• Requirement
Retype all of the records below without changing any character, keeping the lines in their order.

• Short-answer chart tasks
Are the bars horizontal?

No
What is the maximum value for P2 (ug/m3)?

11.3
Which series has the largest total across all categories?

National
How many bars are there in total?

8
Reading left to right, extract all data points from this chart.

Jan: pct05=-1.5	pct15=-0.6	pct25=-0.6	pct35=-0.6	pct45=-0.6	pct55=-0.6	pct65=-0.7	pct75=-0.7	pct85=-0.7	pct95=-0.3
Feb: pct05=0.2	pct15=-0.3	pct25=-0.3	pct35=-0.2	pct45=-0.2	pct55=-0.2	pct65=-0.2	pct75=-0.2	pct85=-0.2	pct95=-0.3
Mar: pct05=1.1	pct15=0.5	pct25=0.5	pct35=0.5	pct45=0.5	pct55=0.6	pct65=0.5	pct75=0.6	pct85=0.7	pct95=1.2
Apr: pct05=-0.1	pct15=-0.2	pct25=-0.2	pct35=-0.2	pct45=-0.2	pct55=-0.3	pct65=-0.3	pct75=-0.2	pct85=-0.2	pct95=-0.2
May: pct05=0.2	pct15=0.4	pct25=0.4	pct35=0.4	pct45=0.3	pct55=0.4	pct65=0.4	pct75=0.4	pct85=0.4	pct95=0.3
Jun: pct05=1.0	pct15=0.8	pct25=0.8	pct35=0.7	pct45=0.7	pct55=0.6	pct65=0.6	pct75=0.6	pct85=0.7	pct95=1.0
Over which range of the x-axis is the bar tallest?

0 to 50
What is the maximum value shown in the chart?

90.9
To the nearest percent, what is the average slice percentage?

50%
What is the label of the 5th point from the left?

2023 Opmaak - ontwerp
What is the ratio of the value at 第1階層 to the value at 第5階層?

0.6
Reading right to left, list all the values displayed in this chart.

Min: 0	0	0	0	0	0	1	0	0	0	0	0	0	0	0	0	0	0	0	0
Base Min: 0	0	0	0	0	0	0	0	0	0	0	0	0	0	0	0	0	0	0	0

• Result
Are the bars horizontal?

No
What is the maximum value for P2 (ug/m3)?

11.3
Which series has the largest total across all categories?

National
How many bars are there in total?

8
Reading left to right, extract all data points from this chart.

Jan: pct05=-1.5	pct15=-0.6	pct25=-0.6	pct35=-0.6	pct45=-0.6	pct55=-0.6	pct65=-0.7	pct75=-0.7	pct85=-0.7	pct95=-0.3
Feb: pct05=0.2	pct15=-0.3	pct25=-0.3	pct35=-0.2	pct45=-0.2	pct55=-0.2	pct65=-0.2	pct75=-0.2	pct85=-0.2	pct95=-0.3
Mar: pct05=1.1	pct15=0.5	pct25=0.5	pct35=0.5	pct45=0.5	pct55=0.6	pct65=0.5	pct75=0.6	pct85=0.7	pct95=1.2
Apr: pct05=-0.1	pct15=-0.2	pct25=-0.2	pct35=-0.2	pct45=-0.2	pct55=-0.3	pct65=-0.3	pct75=-0.2	pct85=-0.2	pct95=-0.2
May: pct05=0.2	pct15=0.4	pct25=0.4	pct35=0.4	pct45=0.3	pct55=0.4	pct65=0.4	pct75=0.4	pct85=0.4	pct95=0.3
Jun: pct05=1.0	pct15=0.8	pct25=0.8	pct35=0.7	pct45=0.7	pct55=0.6	pct65=0.6	pct75=0.6	pct85=0.7	pct95=1.0
Over which range of the x-axis is the bar tallest?

0 to 50
What is the maximum value shown in the chart?

90.9
To the nearest percent, what is the average slice percentage?

50%
What is the label of the 5th point from the left?

2023 Opmaak - ontwerp
What is the ratio of the value at 第1階層 to the value at 第5階層?

0.6
Reading right to left, list all the values displayed in this chart.

Min: 0	0	0	0	0	0	1	0	0	0	0	0	0	0	0	0	0	0	0	0
Base Min: 0	0	0	0	0	0	0	0	0	0	0	0	0	0	0	0	0	0	0	0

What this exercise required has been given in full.